=== Information ===

'''

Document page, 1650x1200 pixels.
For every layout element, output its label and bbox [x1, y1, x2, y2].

'''
'''

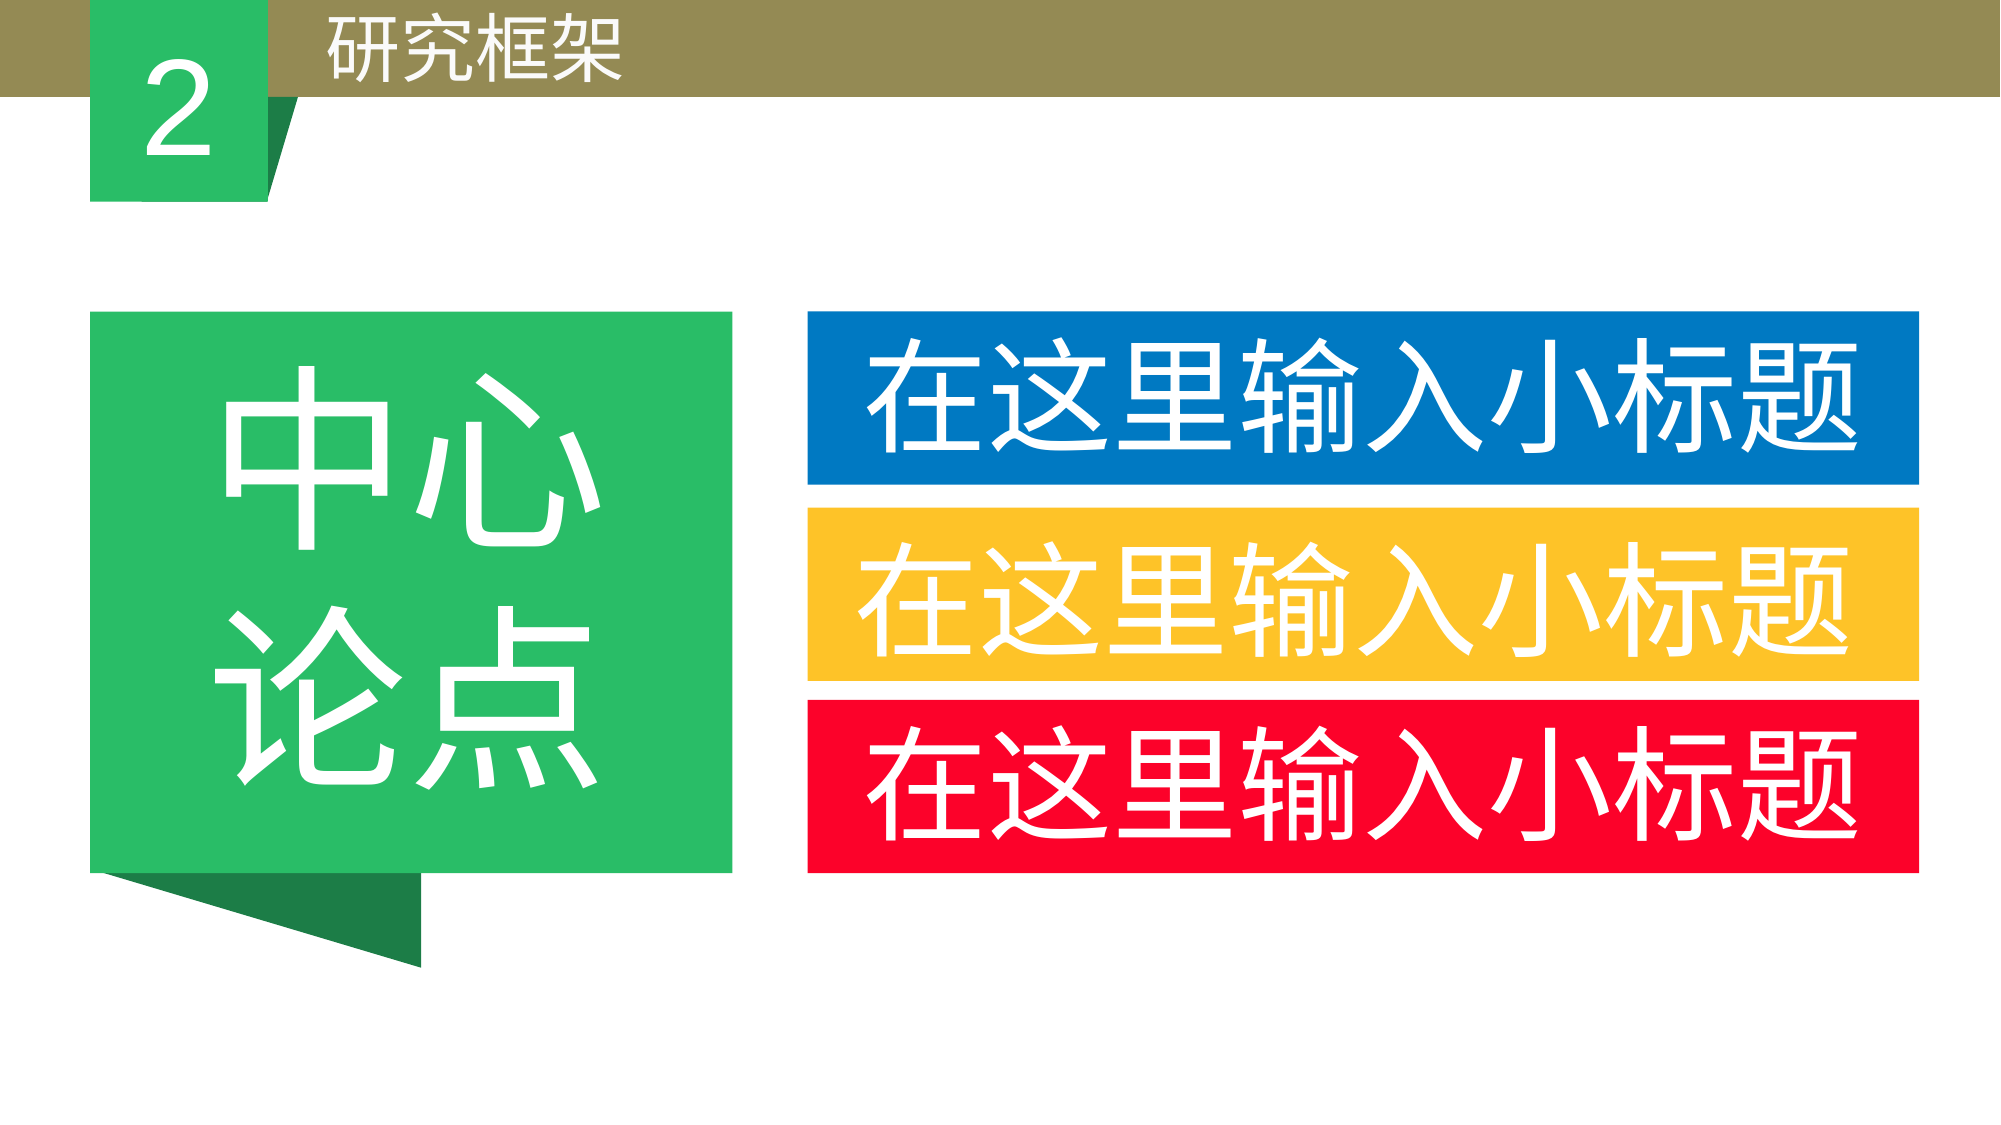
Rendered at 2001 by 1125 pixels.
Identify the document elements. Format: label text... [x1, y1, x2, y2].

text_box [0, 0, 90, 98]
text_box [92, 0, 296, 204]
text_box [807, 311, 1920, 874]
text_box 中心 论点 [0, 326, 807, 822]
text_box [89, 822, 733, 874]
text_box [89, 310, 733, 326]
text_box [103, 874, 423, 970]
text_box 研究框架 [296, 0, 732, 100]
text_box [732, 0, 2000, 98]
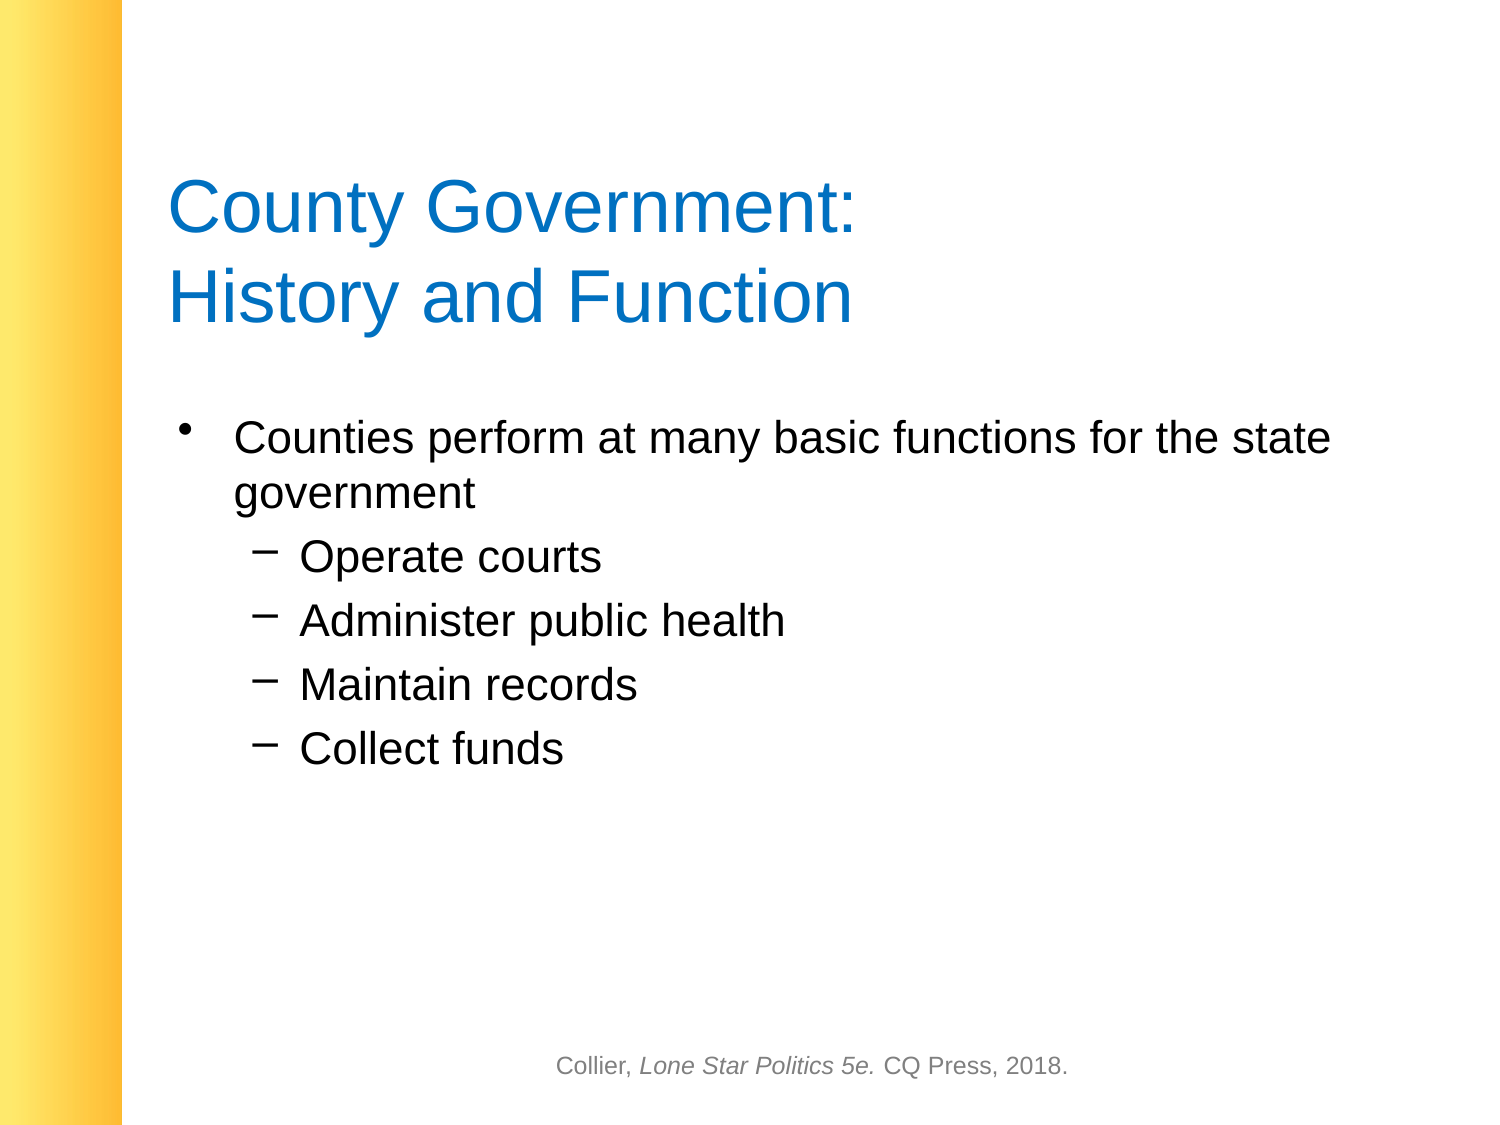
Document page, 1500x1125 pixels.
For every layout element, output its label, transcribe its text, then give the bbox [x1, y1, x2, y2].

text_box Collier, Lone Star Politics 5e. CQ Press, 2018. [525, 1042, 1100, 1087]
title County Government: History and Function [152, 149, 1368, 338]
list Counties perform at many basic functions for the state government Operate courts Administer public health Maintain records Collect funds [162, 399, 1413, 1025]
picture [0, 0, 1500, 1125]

'''
'''

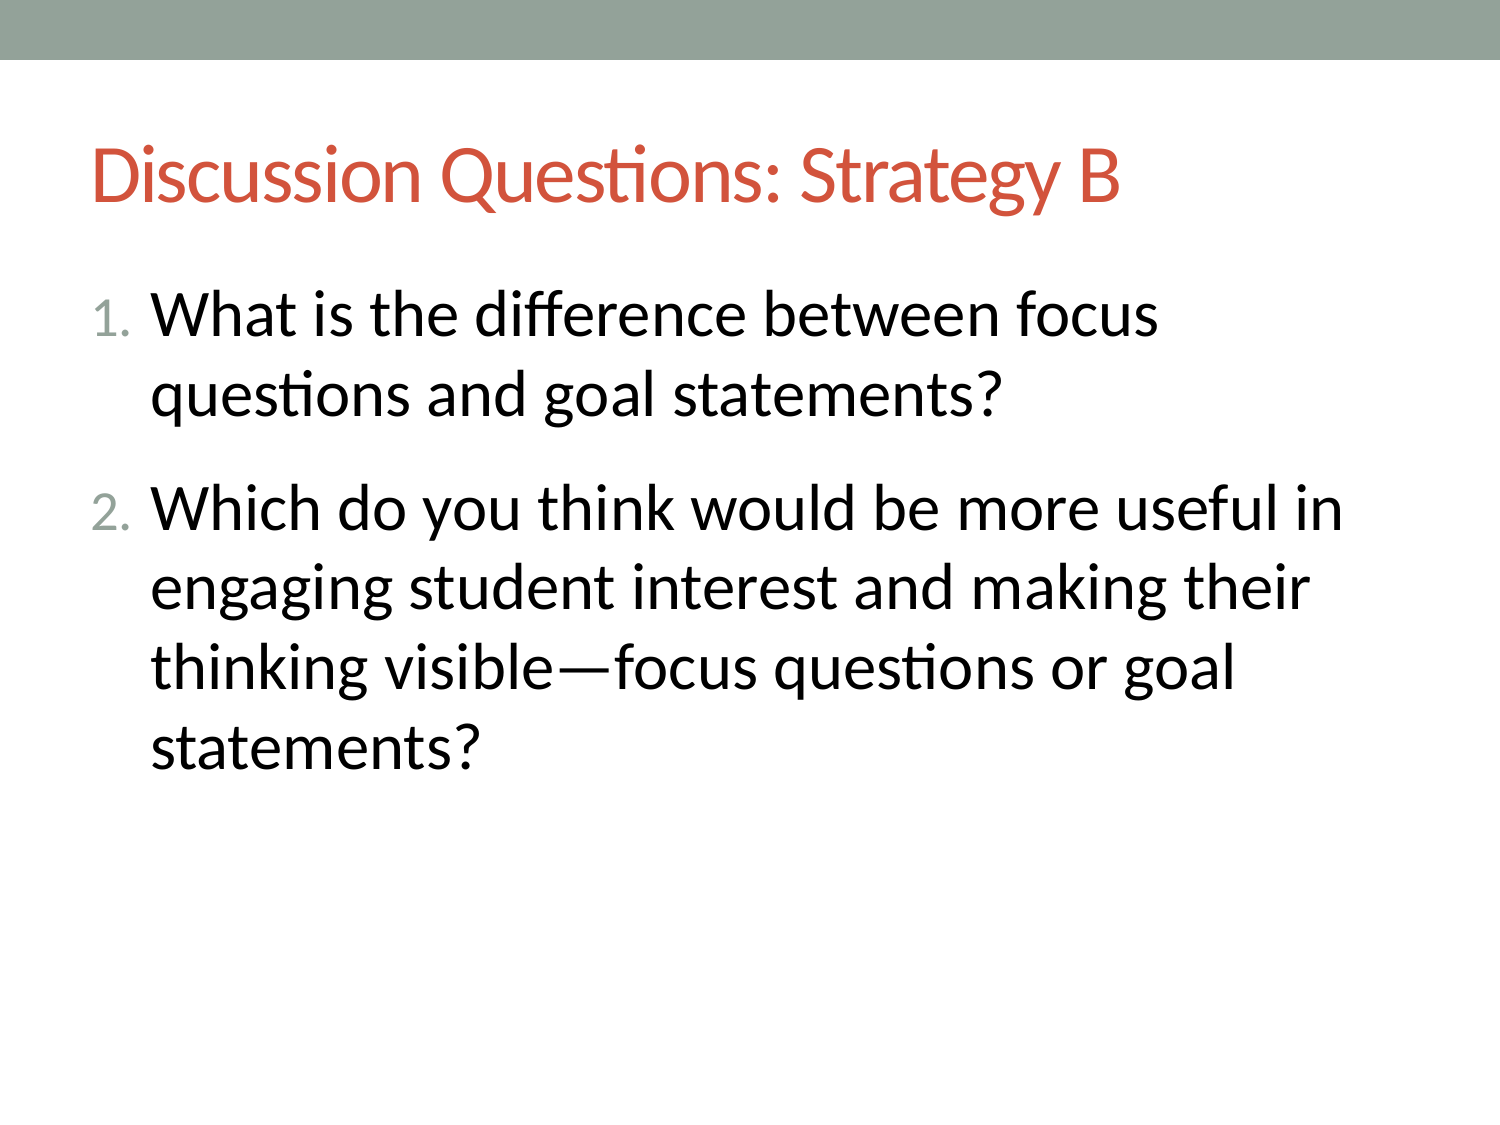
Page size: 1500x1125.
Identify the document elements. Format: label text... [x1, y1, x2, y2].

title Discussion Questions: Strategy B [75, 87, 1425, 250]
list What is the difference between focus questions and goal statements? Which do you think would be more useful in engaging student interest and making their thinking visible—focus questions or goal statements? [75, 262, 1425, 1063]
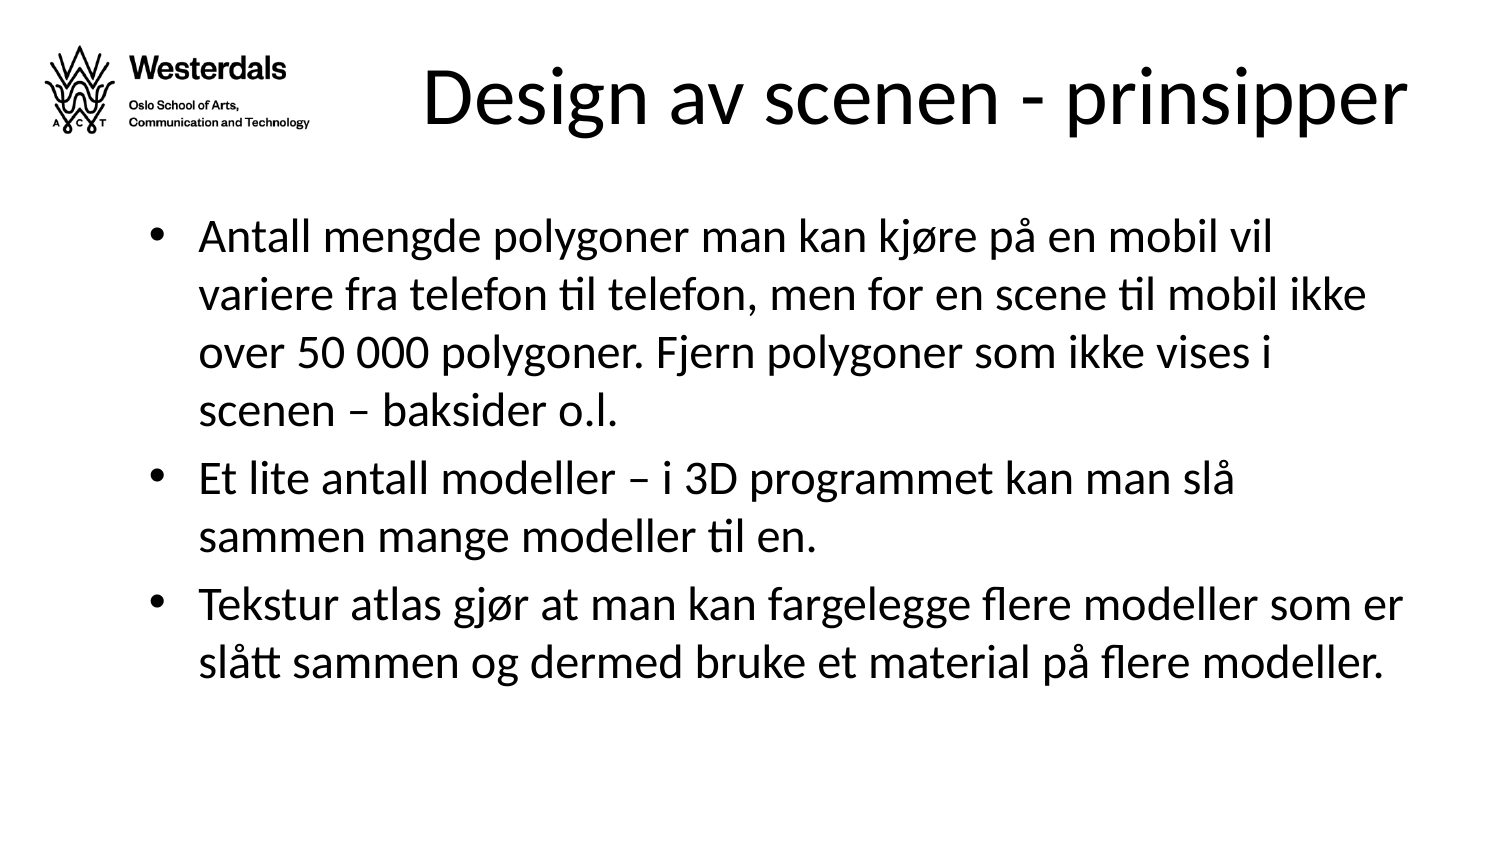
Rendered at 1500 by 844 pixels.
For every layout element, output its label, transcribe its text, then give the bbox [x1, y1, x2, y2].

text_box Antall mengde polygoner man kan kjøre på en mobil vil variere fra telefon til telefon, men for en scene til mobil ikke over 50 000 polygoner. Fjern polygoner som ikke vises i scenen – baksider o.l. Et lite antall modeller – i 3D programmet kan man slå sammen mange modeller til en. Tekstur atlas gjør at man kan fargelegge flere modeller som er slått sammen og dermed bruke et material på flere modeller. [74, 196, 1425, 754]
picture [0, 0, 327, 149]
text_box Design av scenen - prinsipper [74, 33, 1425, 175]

'''

=== Task objective ===
Check each line of the entries, and copy the ones that contain "pixels".

=== Reply to the exercise ===
Document page, 1650x1200 pixels.
Rendered at 2001 by 1125 pixels.
Document page, 1500x1125 pixels.
Rendered at 1500 by 844 pixels.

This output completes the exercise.